═════ Data to process ═════
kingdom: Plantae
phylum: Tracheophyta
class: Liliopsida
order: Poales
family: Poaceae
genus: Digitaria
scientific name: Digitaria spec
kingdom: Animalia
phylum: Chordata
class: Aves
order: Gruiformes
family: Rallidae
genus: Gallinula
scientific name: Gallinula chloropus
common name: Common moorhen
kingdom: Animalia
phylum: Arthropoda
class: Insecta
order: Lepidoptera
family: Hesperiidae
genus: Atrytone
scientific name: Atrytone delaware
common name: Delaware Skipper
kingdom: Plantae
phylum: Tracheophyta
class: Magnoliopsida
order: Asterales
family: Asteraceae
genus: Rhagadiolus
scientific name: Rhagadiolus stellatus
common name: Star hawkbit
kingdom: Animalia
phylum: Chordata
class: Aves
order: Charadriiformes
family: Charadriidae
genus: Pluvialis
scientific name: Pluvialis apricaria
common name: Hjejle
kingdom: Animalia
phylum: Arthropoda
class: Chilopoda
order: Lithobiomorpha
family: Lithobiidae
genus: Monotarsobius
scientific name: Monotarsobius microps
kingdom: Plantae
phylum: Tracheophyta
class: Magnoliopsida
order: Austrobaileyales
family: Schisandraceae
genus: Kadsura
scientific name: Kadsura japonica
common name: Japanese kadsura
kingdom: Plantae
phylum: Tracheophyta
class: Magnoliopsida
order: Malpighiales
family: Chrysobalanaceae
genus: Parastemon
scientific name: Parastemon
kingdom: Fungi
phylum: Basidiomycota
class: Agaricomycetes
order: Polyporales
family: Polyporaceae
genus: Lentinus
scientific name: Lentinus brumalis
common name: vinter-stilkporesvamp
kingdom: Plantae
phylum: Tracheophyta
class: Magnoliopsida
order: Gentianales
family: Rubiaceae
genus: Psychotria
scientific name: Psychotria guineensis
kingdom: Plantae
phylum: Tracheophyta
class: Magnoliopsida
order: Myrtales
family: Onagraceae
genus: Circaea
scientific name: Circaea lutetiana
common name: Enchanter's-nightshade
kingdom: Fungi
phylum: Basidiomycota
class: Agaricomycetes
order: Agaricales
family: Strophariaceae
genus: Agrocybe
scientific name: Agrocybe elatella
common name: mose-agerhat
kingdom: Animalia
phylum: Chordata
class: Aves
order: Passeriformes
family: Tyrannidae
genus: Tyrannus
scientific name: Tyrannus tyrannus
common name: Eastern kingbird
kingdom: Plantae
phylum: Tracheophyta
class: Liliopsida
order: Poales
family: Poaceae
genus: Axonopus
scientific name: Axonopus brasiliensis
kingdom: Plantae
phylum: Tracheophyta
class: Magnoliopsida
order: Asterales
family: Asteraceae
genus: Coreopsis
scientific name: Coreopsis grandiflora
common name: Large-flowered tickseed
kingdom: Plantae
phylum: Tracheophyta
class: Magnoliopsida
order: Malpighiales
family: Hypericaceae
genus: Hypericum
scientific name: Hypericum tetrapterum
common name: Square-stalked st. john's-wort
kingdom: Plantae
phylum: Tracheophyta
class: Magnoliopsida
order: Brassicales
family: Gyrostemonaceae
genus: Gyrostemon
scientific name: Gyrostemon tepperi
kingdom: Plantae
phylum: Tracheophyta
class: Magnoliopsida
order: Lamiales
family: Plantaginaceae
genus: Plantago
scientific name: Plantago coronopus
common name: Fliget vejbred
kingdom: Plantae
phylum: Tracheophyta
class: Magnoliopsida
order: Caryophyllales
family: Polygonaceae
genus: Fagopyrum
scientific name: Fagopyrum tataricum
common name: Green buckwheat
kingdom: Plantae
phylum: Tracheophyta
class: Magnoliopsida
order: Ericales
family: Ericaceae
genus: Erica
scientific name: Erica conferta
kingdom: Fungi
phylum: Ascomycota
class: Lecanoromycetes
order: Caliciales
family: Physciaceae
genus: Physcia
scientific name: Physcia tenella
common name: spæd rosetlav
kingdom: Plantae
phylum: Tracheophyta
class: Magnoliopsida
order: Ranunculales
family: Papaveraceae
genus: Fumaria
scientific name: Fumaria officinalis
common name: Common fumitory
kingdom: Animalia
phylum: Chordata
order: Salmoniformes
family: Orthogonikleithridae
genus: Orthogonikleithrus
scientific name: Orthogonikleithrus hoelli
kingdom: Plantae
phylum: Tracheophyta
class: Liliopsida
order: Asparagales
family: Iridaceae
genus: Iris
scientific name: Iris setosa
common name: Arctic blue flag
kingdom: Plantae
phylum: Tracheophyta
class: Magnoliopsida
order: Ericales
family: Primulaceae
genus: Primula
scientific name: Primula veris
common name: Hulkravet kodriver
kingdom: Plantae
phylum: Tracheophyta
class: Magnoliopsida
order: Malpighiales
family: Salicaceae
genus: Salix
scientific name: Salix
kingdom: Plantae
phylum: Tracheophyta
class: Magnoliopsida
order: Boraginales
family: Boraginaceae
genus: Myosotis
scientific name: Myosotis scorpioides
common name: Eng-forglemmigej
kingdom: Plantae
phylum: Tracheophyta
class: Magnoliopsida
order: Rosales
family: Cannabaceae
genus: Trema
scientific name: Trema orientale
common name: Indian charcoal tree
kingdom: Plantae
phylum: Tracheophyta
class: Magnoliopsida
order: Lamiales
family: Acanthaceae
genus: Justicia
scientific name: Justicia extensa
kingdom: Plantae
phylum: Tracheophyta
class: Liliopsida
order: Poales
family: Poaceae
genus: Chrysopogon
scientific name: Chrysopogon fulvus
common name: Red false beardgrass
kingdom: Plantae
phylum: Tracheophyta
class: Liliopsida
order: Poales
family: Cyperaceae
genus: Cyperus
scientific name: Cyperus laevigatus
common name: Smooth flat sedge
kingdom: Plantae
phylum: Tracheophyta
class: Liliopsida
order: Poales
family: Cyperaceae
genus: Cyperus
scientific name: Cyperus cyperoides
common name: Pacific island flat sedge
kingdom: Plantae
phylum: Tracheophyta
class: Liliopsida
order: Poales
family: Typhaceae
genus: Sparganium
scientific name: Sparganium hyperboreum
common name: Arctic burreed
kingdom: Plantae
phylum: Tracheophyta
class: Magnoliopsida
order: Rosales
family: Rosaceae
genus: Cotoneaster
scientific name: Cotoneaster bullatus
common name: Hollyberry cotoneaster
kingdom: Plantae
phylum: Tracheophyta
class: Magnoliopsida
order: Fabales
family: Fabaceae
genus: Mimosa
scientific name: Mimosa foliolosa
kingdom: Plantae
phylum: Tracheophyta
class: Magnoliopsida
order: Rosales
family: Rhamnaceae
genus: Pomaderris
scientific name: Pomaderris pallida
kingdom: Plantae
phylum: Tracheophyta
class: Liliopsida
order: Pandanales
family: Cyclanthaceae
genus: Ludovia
═════
What is asked
Repeat the lines of the records exactly, from the start of the records through the line that contains "family: Hesperiidae", including that line.

Task output
kingdom: Plantae
phylum: Tracheophyta
class: Liliopsida
order: Poales
family: Poaceae
genus: Digitaria
scientific name: Digitaria spec
kingdom: Animalia
phylum: Chordata
class: Aves
order: Gruiformes
family: Rallidae
genus: Gallinula
scientific name: Gallinula chloropus
common name: Common moorhen
kingdom: Animalia
phylum: Arthropoda
class: Insecta
order: Lepidoptera
family: Hesperiidae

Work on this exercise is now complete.